Our study has several limitations. First, the prospective study had a limited sample size due to its single-center design. However, the results of the prospective study were reproduced in the larger retrospective study which showed similar results. We did not compare the dynamic GFR with methods of measuring GFR such as inulin clearance or iohexol clearance which were not available. Assessment of mGFR may have improved the accuracy of the assessment of GFR, mainly since it is not affected by tubular secretion of creatinine (as is the creatinine clearance). However, measurement of urinary clearance of these markers requires adequate urine production, and measurement of plasma clearance requires estimates of the volume of distribution, which can be difficult to estimate in the edematous states which are prevalent in ICU patients. Although the D3C accurately modelled the creatinine course and CKD-EPI two days after cessation, the bias between urinary creatinine clearance and D3C was still substantial, which may be explained by muscle wasting which affects creatinine-based equations such as the D3C. Although correction for muscle wasting using clinically obtained CT-scans with the CRAFT equation reduced this bias, some disagreement remained between the 4-h creatinine clearance and the calculated creatinine clearance using the D3C and CRAFT equations. One explanation is that these equations should be specifically updated with data from ICU patients. However, it is also likely that part of the residual discrepancy is based on collection errors of urine production, as even small collection errors of 20–50 ml may significantly affect the measured creatinine clearance in patients with a limited urine production. Finally there was time between CT-scan and cessation of CRRT, which may have affected the accuracy of the CRAFT equation, since body composition may have changed.

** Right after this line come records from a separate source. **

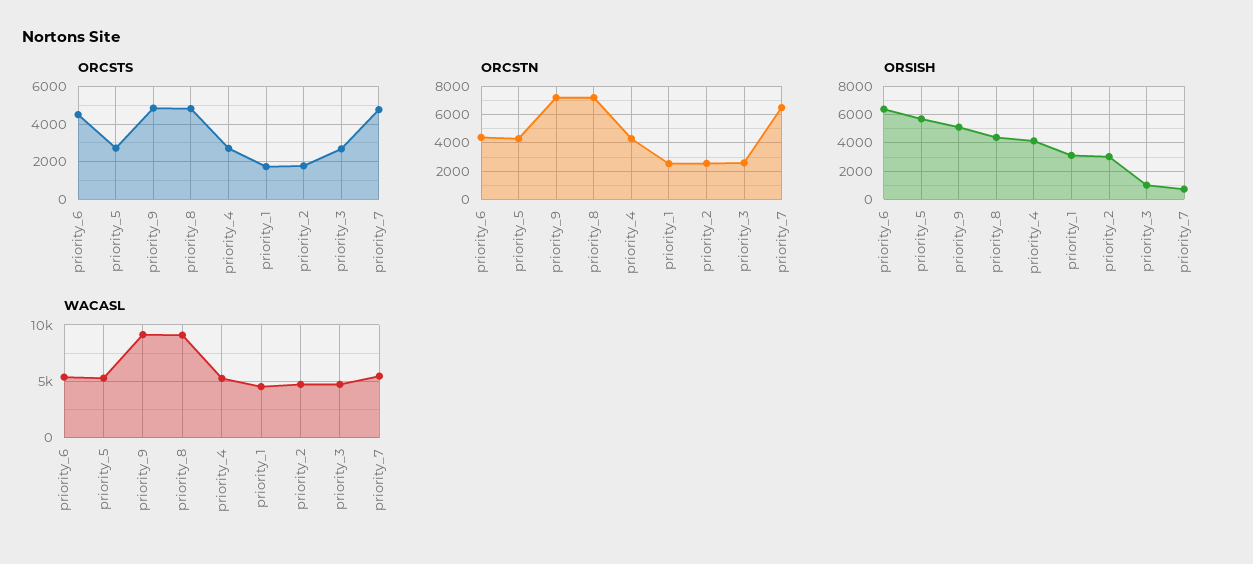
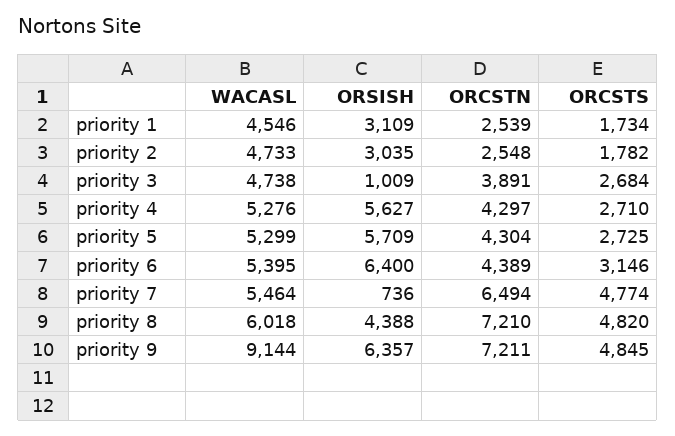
  {
    "ORCSTS": {
-     "priority_6": 4500,
+     "priority_6": 3146,
      "priority_5": 2725,
      "priority_9": 4845,
      "priority_8": 4820,
      "priority_4": 2710,
      "priority_1": 1734,
      "priority_2": 1782,
      "priority_3": 2684,
      "priority_7": 4774
    },
    "ORCSTN": {
      "priority_6": 4389,
      "priority_5": 4304,
      "priority_9": 7211,
      "priority_8": 7210,
      "priority_4": 4297,
      "priority_1": 2539,
      "priority_2": 2548,
-     "priority_3": 2500,
+     "priority_3": 3891,
      "priority_7": 6494
    },
    "ORSISH": {
      "priority_6": 6400,
      "priority_5": 5709,
-     "priority_9": 5000,
+     "priority_9": 6357,
      "priority_8": 4388,
-     "priority_4": 4000,
+     "priority_4": 5627,
      "priority_1": 3109,
      "priority_2": 3035,
      "priority_3": 1009,
      "priority_7": 736
    },
    "WACASL": {
      "priority_6": 5395,
      "priority_5": 5299,
      "priority_9": 9144,
-     "priority_8": 9000,
+     "priority_8": 6018,
      "priority_4": 5276,
      "priority_1": 4546,
      "priority_2": 4733,
      "priority_3": 4738,
      "priority_7": 5464
    }
  }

In the future, integrated diagnostics may increasingly support physicians in their work. As clinically obtained CT-scans become increasingly available, particularly in the ICU, the CRAFT equation can automatically provide a creatinine-based estimate of renal function corrected for the patient’ s actual muscle mass. In addition, laboratory systems will also be able to detect rapid changes in serum creatinine concentrations over time and could subsequently switch from GFR estimation equations based on stable serum creatinine concentrations to those based on dynamic creatinine concentrations. Future studies may provide data on whether the D3C and CRAFT can actually improve quality of care and clinical outcome in a cost effective manner.

In conclusion, the D3C can be used to accurately model the creatinine levels after CRRT cessation without the need for urine collection. The CRAFT equation can be used to correct for muscle wasting if a CT-scan is available. These equations are promising tools for clinicians to advance decisions about drug dosing and reinitiation of CRRT immediately after cessation of CRRT.